## [EXCERPT]
***
According to the World Bank, electronic governance (E-governance)[1] is when government agencies use information and communication technologies to transform relations with citizens, businesses, and other government agencies. One of the prime objectives of the Information Technology (IT) Act, India, 2000[2] is the promotion of electronic governance.

Readers of GJTM will agree that E-governance is more than just a government website on the Internet. The primary objective of e-governance is to support and simplify governance for all stakeholders, government, citizens, businesses, and nongovernmental organizations. Adoption of E-practices in all fields, including blood centers, will make record keeping more transparent, more traceable, and retention period nearly eternal. E-governance is synonymous with good governance. Good governance can be seen as an exercise of economic, political, and administrative authority to better manage affairs of a country at all levels and seeks to build better bonding between the government and the public. Unfortunately, the implementation of E-governance at the blood center level in Asian countries is lagging behind. Let us examine the laws of one country.
***
Chart comprehension data:

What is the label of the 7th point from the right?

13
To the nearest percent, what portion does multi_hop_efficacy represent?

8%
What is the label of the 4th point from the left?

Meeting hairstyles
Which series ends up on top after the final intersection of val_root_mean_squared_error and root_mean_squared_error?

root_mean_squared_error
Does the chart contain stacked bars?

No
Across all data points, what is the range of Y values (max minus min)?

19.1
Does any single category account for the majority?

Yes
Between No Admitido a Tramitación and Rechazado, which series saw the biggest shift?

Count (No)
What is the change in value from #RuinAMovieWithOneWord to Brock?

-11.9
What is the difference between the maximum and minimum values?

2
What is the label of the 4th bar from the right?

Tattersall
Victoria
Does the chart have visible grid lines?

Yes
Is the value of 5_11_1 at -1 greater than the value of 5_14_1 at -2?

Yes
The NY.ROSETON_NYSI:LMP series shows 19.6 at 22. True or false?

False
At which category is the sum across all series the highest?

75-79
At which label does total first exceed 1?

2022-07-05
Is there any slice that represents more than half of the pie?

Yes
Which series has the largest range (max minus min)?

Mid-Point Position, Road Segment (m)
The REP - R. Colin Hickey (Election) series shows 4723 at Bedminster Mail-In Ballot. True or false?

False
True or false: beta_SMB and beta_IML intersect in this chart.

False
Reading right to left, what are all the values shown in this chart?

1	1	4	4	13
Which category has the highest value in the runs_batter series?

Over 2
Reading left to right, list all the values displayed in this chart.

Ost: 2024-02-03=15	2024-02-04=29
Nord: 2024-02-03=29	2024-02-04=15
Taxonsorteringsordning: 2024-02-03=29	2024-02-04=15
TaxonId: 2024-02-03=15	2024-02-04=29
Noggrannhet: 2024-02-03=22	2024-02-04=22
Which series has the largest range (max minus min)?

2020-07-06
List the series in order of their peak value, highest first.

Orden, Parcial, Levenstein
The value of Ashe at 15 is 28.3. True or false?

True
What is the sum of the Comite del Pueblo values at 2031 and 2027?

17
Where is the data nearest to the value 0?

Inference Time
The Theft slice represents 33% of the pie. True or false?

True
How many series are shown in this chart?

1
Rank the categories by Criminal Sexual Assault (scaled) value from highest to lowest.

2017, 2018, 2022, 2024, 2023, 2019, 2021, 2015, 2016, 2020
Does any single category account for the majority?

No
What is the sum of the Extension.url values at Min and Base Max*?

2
***
## [DIRECTIONS]
• A. In the e-governance excerpt, where is the implementation of E-governance at the blood center level lagging behind?
• B. Reproduce word for word the part of the e-governance excerpt that begins with "Readers of GJTM" and ends after "of one country.".

## [TASK-BY-TASK SOLUTIONS]
• A. In Asian countries.

• B.
Readers of GJTM will agree that E-governance is more than just a government website on the Internet. The primary objective of e-governance is to support and simplify governance for all stakeholders, government, citizens, businesses, and nongovernmental organizations. Adoption of E-practices in all fields, including blood centers, will make record keeping more transparent, more traceable, and retention period nearly eternal. E-governance is synonymous with good governance. Good governance can be seen as an exercise of economic, political, and administrative authority to better manage affairs of a country at all levels and seeks to build better bonding between the government and the public. Unfortunately, the implementation of E-governance at the blood center level in Asian countries is lagging behind. Let us examine the laws of one country.